*** DATA FOR REVIEW ***

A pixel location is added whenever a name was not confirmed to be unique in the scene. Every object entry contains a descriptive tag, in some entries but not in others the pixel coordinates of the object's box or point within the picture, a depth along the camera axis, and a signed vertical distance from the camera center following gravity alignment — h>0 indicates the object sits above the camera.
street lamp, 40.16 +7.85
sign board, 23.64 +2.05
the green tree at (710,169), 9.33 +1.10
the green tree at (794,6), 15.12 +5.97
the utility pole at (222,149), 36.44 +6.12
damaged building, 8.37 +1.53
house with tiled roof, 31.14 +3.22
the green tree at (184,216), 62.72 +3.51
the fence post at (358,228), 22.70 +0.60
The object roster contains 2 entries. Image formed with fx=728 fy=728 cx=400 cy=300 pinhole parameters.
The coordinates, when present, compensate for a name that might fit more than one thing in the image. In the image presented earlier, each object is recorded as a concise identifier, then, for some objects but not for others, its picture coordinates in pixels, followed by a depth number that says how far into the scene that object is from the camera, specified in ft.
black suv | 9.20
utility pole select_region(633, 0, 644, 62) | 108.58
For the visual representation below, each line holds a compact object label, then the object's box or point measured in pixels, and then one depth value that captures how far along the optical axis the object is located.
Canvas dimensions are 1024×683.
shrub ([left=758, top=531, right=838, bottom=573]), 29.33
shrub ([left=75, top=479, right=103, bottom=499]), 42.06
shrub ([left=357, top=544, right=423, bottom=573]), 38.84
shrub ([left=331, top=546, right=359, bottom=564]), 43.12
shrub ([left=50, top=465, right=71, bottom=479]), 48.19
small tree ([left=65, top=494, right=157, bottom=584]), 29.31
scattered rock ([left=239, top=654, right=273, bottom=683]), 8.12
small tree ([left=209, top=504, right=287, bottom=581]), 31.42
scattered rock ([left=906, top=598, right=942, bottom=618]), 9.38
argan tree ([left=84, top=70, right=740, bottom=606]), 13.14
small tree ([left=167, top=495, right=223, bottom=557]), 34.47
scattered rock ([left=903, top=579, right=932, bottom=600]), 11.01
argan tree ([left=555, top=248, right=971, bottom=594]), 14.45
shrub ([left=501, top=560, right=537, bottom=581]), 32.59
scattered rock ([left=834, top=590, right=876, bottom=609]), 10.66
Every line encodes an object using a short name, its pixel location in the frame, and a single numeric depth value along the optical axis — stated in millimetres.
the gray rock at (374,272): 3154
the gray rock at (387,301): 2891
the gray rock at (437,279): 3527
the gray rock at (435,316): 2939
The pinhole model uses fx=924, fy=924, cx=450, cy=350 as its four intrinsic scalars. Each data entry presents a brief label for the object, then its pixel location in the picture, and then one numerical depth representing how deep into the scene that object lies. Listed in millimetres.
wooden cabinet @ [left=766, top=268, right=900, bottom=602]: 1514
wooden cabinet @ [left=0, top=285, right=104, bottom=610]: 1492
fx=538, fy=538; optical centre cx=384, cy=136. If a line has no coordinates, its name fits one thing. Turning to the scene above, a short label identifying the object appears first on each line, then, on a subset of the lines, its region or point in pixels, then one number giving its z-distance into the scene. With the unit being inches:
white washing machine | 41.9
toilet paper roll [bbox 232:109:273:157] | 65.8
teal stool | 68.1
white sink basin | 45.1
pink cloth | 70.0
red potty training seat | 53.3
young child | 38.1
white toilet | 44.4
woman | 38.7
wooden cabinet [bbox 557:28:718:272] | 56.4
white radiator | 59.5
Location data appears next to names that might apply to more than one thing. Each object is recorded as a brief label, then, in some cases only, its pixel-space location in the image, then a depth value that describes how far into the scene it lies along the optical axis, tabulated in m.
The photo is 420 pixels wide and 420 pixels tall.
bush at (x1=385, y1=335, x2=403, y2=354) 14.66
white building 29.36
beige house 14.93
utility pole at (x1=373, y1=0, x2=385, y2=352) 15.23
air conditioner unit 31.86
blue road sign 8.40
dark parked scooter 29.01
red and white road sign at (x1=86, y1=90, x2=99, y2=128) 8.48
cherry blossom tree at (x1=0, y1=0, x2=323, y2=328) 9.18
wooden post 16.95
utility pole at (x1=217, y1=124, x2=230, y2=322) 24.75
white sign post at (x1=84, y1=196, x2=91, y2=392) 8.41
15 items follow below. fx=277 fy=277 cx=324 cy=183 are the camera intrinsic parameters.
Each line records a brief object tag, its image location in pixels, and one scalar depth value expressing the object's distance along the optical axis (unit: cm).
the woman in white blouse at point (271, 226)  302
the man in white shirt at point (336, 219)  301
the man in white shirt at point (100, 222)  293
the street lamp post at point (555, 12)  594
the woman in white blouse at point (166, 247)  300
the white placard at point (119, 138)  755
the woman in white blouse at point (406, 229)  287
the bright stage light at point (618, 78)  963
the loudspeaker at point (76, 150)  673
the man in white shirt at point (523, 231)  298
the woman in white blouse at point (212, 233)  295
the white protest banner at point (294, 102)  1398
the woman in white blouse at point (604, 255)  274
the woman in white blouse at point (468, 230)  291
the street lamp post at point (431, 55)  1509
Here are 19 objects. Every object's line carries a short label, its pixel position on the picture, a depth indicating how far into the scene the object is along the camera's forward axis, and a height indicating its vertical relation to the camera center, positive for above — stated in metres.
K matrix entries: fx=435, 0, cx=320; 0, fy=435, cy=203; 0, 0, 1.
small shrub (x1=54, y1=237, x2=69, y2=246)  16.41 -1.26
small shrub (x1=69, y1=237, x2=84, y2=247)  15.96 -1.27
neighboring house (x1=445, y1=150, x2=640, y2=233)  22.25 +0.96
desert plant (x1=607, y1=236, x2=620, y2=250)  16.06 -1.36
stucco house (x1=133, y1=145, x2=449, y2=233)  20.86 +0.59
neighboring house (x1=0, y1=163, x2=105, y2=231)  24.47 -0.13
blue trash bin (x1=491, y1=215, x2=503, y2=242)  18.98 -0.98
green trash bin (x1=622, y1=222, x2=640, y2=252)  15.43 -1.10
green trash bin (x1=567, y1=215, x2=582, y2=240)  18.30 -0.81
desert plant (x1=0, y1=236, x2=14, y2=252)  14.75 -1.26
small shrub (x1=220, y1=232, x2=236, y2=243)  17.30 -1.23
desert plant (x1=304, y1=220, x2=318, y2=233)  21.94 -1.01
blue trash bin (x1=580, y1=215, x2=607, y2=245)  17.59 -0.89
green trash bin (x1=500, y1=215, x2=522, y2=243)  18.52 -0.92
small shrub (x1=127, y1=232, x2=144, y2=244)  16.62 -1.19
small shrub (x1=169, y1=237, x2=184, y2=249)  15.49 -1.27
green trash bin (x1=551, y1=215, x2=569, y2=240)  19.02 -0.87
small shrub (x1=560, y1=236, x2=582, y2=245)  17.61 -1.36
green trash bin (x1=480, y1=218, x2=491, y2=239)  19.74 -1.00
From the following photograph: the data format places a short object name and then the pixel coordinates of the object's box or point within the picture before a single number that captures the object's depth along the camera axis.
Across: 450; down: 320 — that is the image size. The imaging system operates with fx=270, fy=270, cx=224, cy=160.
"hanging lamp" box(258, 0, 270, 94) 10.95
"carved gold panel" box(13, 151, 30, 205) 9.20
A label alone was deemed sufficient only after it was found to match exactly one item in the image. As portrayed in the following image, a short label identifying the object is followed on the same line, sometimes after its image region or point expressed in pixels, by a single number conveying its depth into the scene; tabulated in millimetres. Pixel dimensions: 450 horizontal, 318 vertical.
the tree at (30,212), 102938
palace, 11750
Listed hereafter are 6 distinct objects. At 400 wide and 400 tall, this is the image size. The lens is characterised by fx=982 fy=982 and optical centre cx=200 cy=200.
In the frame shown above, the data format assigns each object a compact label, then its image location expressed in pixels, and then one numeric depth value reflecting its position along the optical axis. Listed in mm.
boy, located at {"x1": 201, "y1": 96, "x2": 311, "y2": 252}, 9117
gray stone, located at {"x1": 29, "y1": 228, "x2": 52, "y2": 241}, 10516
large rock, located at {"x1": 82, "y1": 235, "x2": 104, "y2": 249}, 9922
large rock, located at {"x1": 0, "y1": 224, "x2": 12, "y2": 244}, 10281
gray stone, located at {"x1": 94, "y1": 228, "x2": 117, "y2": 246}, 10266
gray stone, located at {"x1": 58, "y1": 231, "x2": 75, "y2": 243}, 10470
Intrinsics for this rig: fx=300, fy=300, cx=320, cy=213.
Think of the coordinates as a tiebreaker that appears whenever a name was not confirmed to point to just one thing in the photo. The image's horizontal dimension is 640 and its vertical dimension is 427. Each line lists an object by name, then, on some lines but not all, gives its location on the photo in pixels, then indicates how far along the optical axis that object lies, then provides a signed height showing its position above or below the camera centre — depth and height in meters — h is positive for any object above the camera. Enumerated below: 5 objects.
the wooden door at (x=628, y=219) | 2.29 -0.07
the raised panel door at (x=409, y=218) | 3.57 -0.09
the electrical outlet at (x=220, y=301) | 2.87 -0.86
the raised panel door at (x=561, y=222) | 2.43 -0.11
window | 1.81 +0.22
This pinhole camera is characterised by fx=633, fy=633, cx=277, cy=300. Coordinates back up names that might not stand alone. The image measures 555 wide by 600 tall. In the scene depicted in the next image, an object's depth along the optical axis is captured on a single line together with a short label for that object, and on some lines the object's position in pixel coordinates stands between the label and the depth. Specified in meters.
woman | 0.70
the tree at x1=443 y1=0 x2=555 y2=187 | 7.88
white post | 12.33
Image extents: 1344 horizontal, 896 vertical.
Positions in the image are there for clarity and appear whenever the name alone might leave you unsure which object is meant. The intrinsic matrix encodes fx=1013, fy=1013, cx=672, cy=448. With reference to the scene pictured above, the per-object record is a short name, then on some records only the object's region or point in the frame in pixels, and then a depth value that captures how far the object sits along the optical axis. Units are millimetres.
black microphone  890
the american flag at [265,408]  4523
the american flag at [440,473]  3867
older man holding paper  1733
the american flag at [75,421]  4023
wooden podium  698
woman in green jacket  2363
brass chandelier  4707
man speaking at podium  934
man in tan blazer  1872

*** End of DATA FOR REVIEW ***

### INSTRUCTIONS TO FOLLOW
In the entries above, restate word for word the lines between the one holding "teal stool | 68.1" and the one holding "K matrix entries: fx=435, 0, cx=320;", inclusive, and nothing besides.

### RESPONSE BOX
teal stool | 68.1
white sink basin | 45.1
pink cloth | 70.0
red potty training seat | 53.3
young child | 38.1
white toilet | 44.4
woman | 38.7
wooden cabinet [bbox 557:28:718:272] | 56.4
white radiator | 59.5
Location data appears next to names that might apply to more than one thing. Each object is recorded as a brief label, then, in some cases only, its pixel-space location in the image, then a depth value that describes how far into the scene it lies along the optical axis, tabulated in m.
The photo is 420 pixels wide and 420 pixels tall.
bush at (x1=385, y1=335, x2=403, y2=354) 14.66
white building 29.36
beige house 14.93
utility pole at (x1=373, y1=0, x2=385, y2=352) 15.23
air conditioner unit 31.86
blue road sign 8.40
dark parked scooter 29.01
red and white road sign at (x1=86, y1=90, x2=99, y2=128) 8.48
cherry blossom tree at (x1=0, y1=0, x2=323, y2=328) 9.18
wooden post 16.95
utility pole at (x1=217, y1=124, x2=230, y2=322) 24.75
white sign post at (x1=84, y1=196, x2=91, y2=392) 8.41
15 items follow below. fx=277 fy=277 cx=324 cy=183 are the camera intrinsic parameters.
Each line records a brief object tag, its image location in pixels, and one scalar depth value expressing the object's distance along the optical axis (unit: cm).
the woman in white blouse at point (271, 226)  302
the man in white shirt at point (336, 219)  301
the man in white shirt at point (100, 222)  293
the street lamp post at point (555, 12)  594
the woman in white blouse at point (166, 247)  300
the white placard at point (119, 138)  755
the woman in white blouse at point (406, 229)  287
the bright stage light at point (618, 78)  963
the loudspeaker at point (76, 150)  673
the man in white shirt at point (523, 231)  298
the woman in white blouse at point (212, 233)  295
the white protest banner at point (294, 102)  1398
the woman in white blouse at point (604, 255)  274
the woman in white blouse at point (468, 230)  291
the street lamp post at point (431, 55)  1509
Here are 19 objects. Every object's line carries a short label, its pixel position on the picture, a depth indicating how far into the scene the object is along the camera's forward axis, and a height indicating its vertical relation to the camera center, positive for above — stated in metres.
K matrix entries: fx=435, 0, cx=320; 0, fy=435, cy=203; 0, 0, 1.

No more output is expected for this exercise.